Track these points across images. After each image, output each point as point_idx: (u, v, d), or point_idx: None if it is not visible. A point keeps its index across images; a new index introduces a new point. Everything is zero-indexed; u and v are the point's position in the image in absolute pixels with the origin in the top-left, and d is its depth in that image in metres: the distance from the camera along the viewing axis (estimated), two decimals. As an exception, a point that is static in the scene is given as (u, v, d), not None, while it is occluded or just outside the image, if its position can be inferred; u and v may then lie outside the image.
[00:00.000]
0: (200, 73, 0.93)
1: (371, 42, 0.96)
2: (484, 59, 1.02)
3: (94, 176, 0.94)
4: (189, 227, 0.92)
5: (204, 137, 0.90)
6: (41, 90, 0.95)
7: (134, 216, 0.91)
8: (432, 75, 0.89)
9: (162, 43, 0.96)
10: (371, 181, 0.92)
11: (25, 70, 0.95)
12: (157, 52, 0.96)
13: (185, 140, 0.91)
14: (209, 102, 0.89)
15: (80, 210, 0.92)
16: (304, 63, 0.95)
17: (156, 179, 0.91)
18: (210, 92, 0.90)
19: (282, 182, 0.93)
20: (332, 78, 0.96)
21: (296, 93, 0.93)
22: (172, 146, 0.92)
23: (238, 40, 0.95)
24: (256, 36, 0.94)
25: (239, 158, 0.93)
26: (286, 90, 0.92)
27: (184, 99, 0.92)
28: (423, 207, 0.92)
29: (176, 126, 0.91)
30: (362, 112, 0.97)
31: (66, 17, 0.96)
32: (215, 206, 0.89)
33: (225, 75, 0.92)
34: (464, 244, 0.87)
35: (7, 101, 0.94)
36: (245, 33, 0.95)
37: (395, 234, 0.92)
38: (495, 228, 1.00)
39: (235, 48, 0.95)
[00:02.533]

──────

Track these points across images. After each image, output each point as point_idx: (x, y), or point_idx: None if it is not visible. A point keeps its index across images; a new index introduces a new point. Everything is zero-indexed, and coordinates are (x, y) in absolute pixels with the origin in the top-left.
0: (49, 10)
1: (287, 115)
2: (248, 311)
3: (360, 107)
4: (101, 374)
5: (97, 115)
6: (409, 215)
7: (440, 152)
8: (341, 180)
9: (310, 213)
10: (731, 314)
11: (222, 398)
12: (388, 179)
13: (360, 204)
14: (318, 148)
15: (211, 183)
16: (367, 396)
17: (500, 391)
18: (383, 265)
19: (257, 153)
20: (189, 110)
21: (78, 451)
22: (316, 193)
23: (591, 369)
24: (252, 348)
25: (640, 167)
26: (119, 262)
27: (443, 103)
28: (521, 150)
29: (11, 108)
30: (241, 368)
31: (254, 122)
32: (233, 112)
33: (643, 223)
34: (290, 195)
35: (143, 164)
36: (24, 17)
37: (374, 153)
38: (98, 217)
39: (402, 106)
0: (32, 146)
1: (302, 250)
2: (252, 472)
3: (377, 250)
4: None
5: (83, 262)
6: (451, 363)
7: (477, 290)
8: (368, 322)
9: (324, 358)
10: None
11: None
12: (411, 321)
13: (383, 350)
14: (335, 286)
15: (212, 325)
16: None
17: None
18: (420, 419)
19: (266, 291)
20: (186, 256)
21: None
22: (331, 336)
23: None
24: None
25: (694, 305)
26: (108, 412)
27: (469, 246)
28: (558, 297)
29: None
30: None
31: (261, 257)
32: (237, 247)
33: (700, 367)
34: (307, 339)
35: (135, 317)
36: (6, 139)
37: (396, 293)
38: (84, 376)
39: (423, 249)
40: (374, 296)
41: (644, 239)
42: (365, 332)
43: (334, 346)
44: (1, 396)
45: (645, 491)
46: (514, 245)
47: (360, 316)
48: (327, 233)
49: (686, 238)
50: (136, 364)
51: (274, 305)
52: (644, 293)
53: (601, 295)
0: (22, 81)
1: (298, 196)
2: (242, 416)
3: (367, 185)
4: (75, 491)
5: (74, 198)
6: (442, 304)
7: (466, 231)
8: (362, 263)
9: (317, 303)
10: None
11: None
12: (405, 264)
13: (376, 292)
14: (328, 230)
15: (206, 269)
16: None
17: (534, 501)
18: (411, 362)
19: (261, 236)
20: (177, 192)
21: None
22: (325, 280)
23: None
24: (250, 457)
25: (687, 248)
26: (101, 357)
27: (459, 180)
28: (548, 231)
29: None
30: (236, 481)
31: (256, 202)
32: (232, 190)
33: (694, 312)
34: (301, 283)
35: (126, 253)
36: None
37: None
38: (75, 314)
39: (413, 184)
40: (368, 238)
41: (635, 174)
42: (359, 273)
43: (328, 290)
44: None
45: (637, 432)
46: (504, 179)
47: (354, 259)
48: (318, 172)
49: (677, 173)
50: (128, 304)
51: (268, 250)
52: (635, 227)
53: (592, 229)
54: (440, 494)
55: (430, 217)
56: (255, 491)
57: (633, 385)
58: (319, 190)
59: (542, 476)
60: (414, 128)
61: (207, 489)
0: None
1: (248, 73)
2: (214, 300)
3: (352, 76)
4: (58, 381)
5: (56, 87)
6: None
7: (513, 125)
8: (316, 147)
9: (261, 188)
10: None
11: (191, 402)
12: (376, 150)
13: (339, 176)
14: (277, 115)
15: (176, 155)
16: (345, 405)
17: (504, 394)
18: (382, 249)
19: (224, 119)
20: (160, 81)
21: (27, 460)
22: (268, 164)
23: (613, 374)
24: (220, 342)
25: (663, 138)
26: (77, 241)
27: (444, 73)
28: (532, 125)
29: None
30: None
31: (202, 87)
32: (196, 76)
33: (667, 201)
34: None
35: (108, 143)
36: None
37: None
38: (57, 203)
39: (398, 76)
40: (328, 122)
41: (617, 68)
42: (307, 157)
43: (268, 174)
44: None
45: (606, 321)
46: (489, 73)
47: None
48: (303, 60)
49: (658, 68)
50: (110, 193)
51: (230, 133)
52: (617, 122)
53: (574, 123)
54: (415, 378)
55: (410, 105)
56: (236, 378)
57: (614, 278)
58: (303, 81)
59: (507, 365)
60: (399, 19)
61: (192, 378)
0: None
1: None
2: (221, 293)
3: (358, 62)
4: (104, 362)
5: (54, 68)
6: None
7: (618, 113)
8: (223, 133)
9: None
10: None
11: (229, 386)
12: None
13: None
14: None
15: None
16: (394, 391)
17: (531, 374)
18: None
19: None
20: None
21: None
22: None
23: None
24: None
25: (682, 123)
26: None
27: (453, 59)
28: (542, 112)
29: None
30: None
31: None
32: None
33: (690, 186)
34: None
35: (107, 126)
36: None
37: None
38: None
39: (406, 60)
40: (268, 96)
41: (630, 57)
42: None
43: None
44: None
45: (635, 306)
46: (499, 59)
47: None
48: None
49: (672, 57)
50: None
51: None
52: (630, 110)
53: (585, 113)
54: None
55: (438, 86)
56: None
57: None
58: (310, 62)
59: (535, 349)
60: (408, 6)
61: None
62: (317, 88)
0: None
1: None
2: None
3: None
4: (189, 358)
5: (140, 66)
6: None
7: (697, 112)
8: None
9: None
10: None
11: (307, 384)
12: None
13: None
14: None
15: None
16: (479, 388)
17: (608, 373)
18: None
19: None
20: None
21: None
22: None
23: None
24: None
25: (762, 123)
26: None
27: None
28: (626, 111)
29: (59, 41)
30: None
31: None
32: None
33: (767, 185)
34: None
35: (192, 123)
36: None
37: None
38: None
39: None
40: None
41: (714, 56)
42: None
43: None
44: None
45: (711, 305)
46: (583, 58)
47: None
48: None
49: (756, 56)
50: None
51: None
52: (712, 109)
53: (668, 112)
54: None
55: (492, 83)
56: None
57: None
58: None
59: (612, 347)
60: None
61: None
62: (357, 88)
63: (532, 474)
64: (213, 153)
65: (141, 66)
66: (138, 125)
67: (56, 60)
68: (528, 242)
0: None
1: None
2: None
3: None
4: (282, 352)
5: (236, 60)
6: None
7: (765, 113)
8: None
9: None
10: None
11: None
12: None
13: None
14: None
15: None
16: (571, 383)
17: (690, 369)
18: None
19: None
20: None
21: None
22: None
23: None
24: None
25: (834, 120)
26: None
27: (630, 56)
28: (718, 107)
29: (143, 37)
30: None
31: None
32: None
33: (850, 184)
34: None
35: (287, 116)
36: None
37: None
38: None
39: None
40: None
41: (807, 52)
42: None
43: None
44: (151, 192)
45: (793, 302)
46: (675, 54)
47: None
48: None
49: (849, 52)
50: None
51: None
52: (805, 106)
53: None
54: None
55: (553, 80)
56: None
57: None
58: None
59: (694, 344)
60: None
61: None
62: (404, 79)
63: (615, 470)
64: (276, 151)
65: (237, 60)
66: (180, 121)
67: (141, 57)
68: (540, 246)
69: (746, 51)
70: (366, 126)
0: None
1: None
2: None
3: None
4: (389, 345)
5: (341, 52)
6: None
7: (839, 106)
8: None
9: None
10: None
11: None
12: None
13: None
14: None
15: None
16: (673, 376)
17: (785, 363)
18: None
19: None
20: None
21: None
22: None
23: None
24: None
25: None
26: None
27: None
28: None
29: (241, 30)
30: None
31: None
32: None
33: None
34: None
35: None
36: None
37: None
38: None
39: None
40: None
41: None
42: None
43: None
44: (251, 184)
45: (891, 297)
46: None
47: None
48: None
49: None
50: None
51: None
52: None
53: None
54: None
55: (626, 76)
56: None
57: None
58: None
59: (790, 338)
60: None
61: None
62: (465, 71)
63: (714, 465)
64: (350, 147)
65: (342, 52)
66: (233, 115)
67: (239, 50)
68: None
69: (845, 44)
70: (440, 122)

──────

**WHAT IS EXPECTED:** Give only the lines from the one holding "[00:00.000]" through the one holding "[00:02.533]", each restated exactly as it appears above.

**ANSWER BELOW:**
[00:00.000]
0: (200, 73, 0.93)
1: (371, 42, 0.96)
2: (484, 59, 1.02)
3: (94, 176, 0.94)
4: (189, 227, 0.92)
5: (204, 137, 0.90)
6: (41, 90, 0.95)
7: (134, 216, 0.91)
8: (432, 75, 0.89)
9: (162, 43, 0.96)
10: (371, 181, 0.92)
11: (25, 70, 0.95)
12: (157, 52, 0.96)
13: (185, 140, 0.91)
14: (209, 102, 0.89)
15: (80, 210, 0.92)
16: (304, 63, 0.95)
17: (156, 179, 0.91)
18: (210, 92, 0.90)
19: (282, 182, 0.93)
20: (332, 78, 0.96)
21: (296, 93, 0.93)
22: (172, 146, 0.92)
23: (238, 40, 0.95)
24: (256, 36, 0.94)
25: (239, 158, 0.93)
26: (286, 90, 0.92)
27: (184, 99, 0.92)
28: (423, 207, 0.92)
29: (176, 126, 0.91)
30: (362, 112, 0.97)
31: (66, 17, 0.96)
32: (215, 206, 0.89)
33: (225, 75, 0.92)
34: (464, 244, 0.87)
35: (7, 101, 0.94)
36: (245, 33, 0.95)
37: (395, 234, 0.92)
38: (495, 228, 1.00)
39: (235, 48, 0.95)
[00:02.533]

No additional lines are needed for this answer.